> The problem
Reproduce the lines of the entries from the start through the line containing "Appartement ⋅ Amfikleia", with both ends included.

(Stored data entries)
━━━

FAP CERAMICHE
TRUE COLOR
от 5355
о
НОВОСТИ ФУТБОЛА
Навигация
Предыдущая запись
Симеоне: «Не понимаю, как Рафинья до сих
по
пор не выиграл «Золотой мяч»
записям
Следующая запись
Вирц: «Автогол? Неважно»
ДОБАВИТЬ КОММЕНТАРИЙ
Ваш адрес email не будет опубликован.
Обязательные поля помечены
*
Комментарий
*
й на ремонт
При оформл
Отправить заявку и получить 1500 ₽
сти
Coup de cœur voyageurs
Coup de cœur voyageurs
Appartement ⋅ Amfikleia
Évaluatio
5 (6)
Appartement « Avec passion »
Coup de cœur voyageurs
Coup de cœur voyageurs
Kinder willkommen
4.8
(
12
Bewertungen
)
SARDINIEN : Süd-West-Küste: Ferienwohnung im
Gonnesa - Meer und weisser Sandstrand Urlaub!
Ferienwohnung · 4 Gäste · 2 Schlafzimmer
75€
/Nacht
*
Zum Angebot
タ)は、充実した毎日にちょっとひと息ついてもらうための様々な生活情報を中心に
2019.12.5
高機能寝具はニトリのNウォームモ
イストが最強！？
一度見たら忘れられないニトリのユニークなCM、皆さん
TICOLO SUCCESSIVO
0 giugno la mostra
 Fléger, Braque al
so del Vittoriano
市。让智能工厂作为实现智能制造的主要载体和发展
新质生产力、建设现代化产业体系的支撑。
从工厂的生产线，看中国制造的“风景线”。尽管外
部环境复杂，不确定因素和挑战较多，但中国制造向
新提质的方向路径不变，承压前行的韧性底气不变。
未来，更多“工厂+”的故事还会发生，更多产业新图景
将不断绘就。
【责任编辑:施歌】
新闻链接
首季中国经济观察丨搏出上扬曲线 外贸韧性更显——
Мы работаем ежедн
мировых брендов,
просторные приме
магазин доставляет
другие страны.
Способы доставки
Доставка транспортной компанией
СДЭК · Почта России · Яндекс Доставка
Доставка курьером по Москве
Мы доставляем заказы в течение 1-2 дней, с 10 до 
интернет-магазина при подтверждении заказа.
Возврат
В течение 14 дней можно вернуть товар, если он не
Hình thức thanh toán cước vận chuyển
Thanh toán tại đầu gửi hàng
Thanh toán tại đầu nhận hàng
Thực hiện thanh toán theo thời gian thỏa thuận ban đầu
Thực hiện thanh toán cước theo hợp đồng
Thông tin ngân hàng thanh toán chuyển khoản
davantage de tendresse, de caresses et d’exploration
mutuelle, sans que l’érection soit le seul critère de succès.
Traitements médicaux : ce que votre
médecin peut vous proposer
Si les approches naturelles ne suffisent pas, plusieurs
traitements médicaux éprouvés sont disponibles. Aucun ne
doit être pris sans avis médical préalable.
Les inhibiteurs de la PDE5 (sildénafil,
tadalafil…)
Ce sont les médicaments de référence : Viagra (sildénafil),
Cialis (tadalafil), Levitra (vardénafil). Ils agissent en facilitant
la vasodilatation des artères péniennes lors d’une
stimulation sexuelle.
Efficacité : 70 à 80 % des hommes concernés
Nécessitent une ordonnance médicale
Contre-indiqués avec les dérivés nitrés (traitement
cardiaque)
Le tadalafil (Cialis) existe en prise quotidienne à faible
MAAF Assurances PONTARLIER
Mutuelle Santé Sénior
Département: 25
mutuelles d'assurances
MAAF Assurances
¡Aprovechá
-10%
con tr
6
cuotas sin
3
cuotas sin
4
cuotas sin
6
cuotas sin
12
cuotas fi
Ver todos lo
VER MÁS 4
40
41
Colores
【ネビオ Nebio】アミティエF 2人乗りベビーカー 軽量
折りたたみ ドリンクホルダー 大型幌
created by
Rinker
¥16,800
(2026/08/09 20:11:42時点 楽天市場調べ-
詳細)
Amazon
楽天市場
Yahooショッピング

━━━

> Response
FAP CERAMICHE
TRUE COLOR
от 5355
о
НОВОСТИ ФУТБОЛА
Навигация
Предыдущая запись
Симеоне: «Не понимаю, как Рафинья до сих
по
пор не выиграл «Золотой мяч»
записям
Следующая запись
Вирц: «Автогол? Неважно»
ДОБАВИТЬ КОММЕНТАРИЙ
Ваш адрес email не будет опубликован.
Обязательные поля помечены
*
Комментарий
*
й на ремонт
При оформл
Отправить заявку и получить 1500 ₽
сти
Coup de cœur voyageurs
Coup de cœur voyageurs
Appartement ⋅ Amfikleia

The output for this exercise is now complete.